Um an die beiden Soldaten zu gelangen, musste ich um die Bäume herumgehen, an die sie sich gelehnt hatten. Mir war nicht so recht klar, warum sie überhaupt noch aufrecht standen. Das taten Leichen normalerweise nicht so einfach. Üblicherweise fiel man um, wenn man tot war.
Meine Gefangene hatte sich hinter mir ebenfalls genähert. Sie schien ebenso vorsichtig wie ich, aber das konnte auch ein Trick sein, um mich in Sicherheit zu wiegen.
Der leicht verbrannte Geruch von Fleisch und Holz drang mir in die Nase, und dabei war noch ein anderer, wie in einer erloschenen Schmiede.
Weit und breit konnte ich aber keine Quelle dafür entdecken.
Als ich um den Baum herumtrat, erlebte ich eine Überraschung. Zunächst hatte ich angenommen, dass beide Soldaten von Pfeilen oder einem Speer an den Baum genagelt worden waren, stattdessen war die Rüstung des Soldaten auf der Rückseite zum Teil geschmolzen. Die einzelnen Teile der Rüstung hatten sich unter gewaltiger Hitze miteinander verbunden. Dadurch blieb der Soldat aufrecht stehen, obwohl er definitiv tot war. Im Moment war ich nur froh, dass ich nicht in der Rüstung steckte. Vorsichtig stieß ich den Toten mit dem Schwert an.
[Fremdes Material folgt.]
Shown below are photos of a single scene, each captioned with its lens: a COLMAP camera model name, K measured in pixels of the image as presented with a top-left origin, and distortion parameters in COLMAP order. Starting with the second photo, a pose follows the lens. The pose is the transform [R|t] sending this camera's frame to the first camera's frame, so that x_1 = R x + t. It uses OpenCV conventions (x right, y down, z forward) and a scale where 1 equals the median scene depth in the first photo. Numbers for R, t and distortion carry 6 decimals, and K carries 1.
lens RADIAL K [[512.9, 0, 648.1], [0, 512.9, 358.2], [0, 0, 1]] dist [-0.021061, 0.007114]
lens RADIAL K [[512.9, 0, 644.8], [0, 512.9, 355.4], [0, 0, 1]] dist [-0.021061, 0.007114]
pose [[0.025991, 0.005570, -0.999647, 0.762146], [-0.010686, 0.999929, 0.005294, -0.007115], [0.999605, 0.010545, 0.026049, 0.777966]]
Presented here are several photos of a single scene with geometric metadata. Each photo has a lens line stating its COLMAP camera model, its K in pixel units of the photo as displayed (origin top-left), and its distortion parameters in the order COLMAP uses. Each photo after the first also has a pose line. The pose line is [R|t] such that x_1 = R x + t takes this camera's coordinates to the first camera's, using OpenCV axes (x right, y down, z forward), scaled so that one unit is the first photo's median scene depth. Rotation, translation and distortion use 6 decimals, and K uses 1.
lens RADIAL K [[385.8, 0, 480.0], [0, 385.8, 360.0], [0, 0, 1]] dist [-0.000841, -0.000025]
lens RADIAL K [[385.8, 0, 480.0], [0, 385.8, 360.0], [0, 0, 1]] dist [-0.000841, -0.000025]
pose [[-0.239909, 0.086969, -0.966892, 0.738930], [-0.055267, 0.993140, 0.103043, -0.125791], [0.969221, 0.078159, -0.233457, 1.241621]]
Es knackte, dann rutschte er langsam zur Seite, bevor er scheppernd auf dem Boden aufschlug.
Das Geräusch der Rüstung riss mich aus meinen Gedanken und ich blickte mich suchend um, konnte meine Gefangene aber nirgends entdecken. Fluchend wechselte ich auf Dunkelsicht, weil ich hoffte die Wärme ihres Körpers irgendwo entdecken zu können. Zum Glück hatte ich nicht in Richtung Mitte des Sees gesehen, sonst wäre ich vermutlich blind geworden. Die ganze Fläche strahlte eine gewaltige Hitze ab. Hier am Rand war es noch erträglich, aber je weiter man zum Zentrum kam, je heißer und greller wurde es. Dort musste es heiß wie in einem Schmiedefeuer sein.
Ich schätzte die innere Fläche auf etwa ein Seilquadrat oder 400 Rechtschritt ein. Dorthin konnte ich nur sehen, wenn ich die Hand vor Augen hielt und auch dann nicht lange.
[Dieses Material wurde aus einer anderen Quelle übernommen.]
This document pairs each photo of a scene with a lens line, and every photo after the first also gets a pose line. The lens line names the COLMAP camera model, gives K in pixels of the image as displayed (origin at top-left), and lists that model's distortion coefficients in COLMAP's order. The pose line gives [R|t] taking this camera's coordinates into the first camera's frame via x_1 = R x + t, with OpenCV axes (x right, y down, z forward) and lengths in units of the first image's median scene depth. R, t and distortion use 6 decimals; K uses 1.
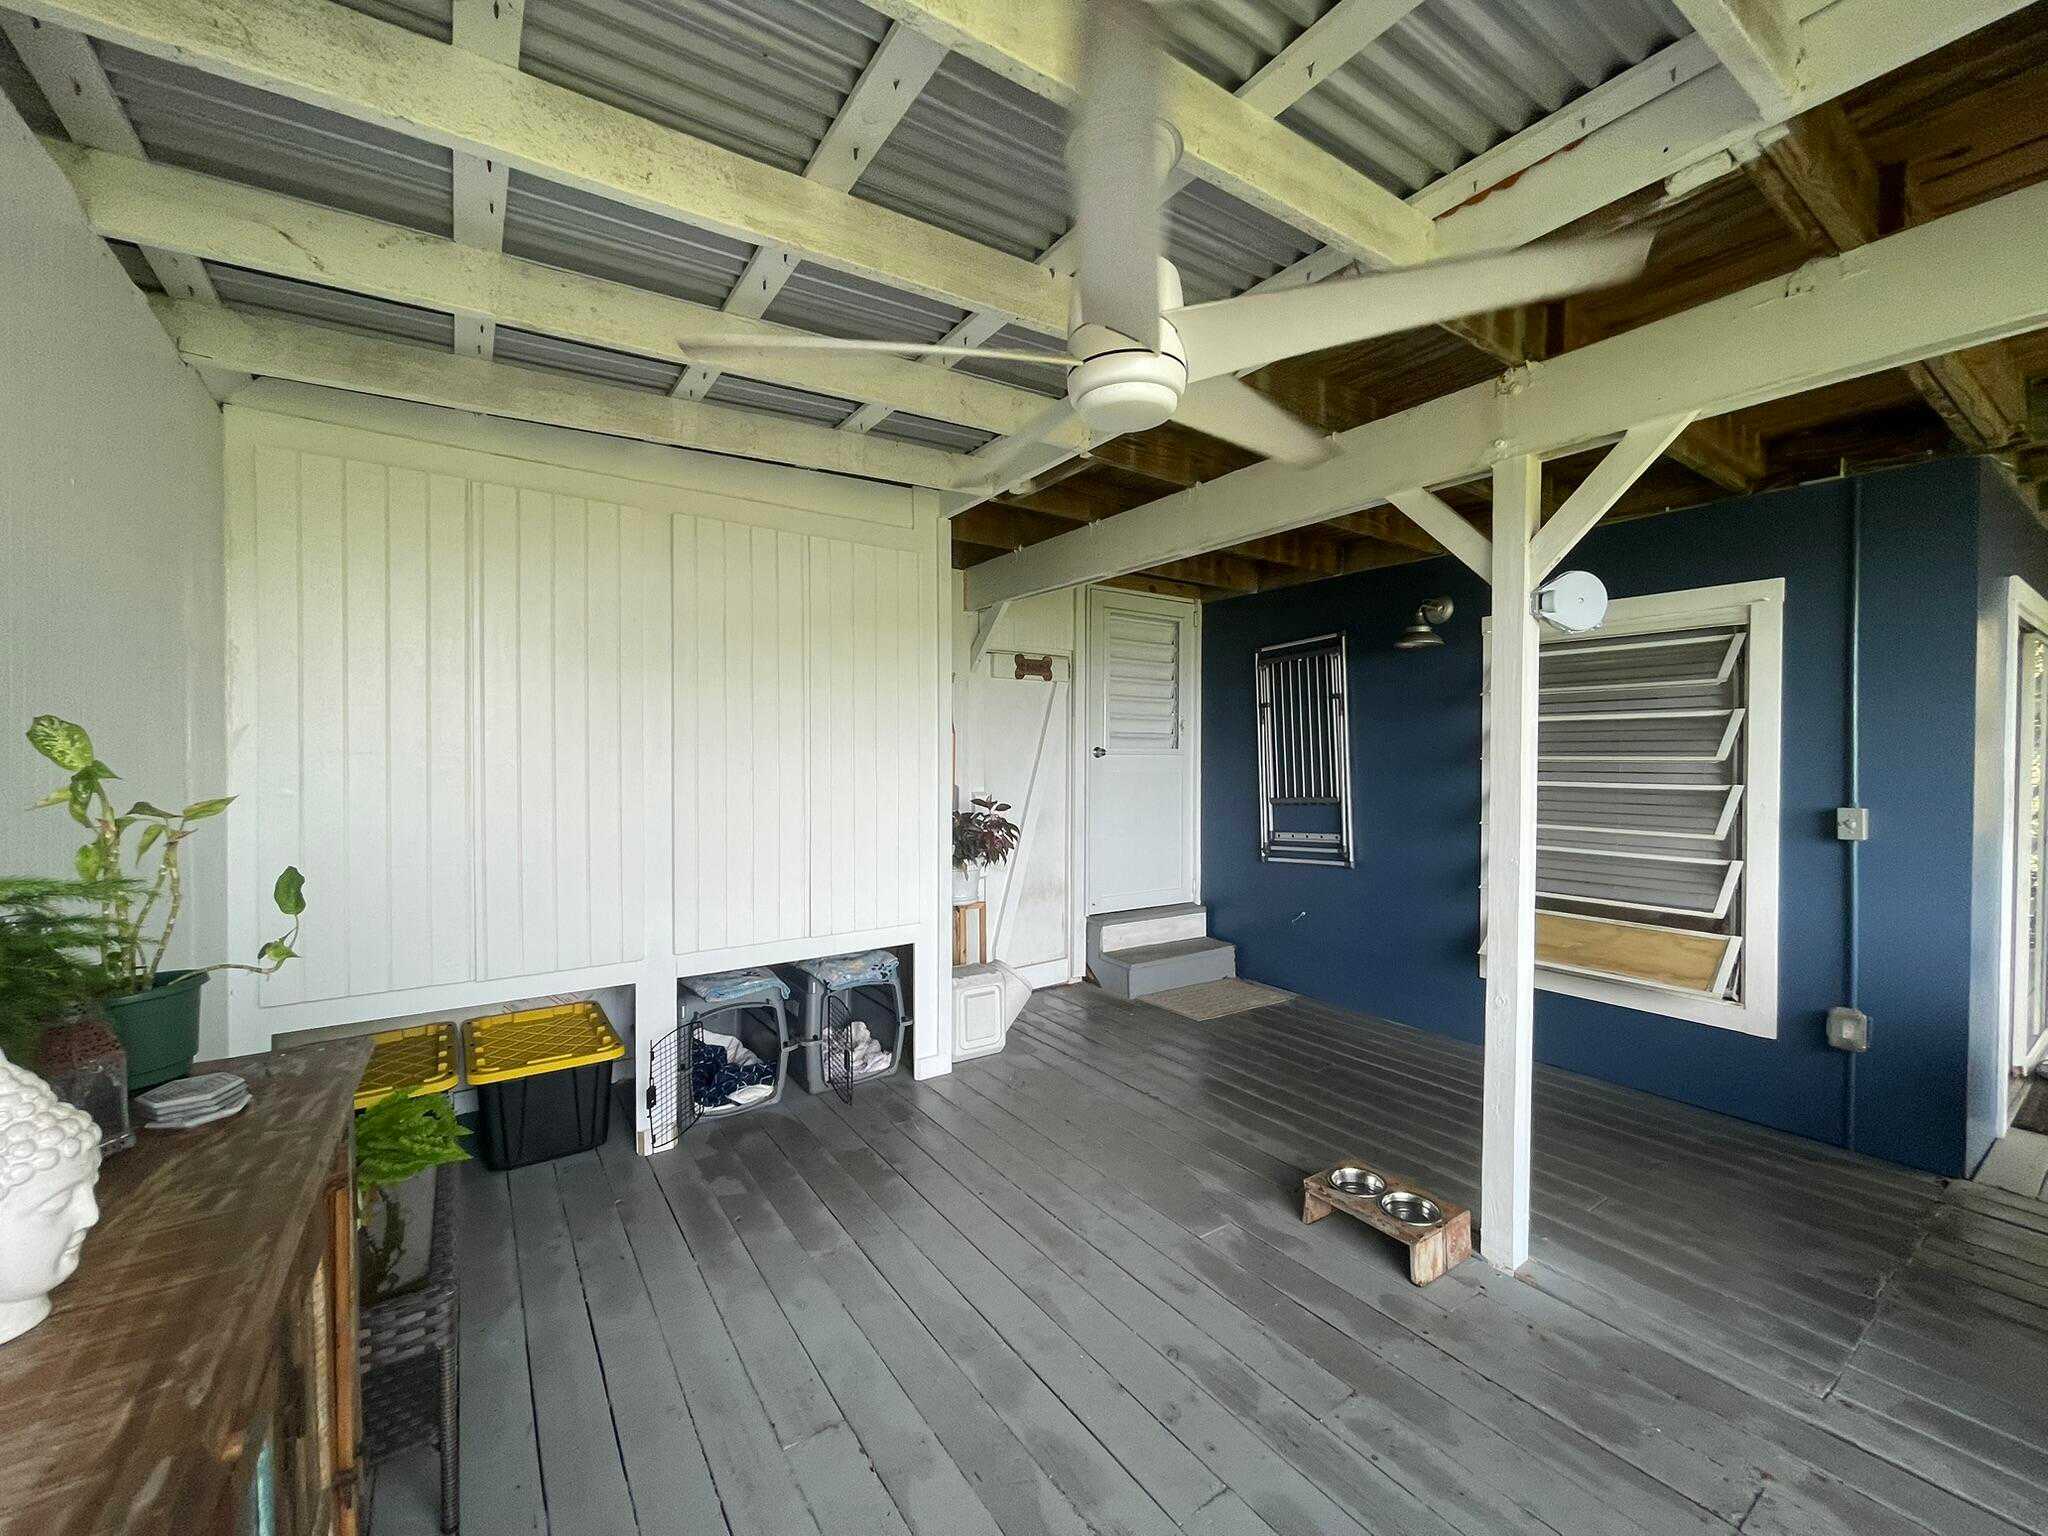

Als ich den Blick abwandte, konnte ich zunächst überhaupt nichts mehr erkennen, doch dann klärte sich die Sicht langsam und ich entdeckte meine Gefangene, die rechts von mir über den See humpelte.
Erst dachte ich, sie liefe durch das Wasser, aber dann entdeckte ich, dass sie nicht in, sondern auf dem Wasser rannte.
Ohne zu zögern nahm ich die Verfolgung auf.
Beim ersten Schritt auf dem Wasser erwartete ich irgendwie zumindest einzusinken, aber die Oberfläche war glatt und hart wie Stein. Da ich wusste in welcher Richtung sie unterwegs war, wechselte ich zurück auf Dunkelsicht. Sie war trotz der Verletzung schnell, soviel musste ich ihr lassen.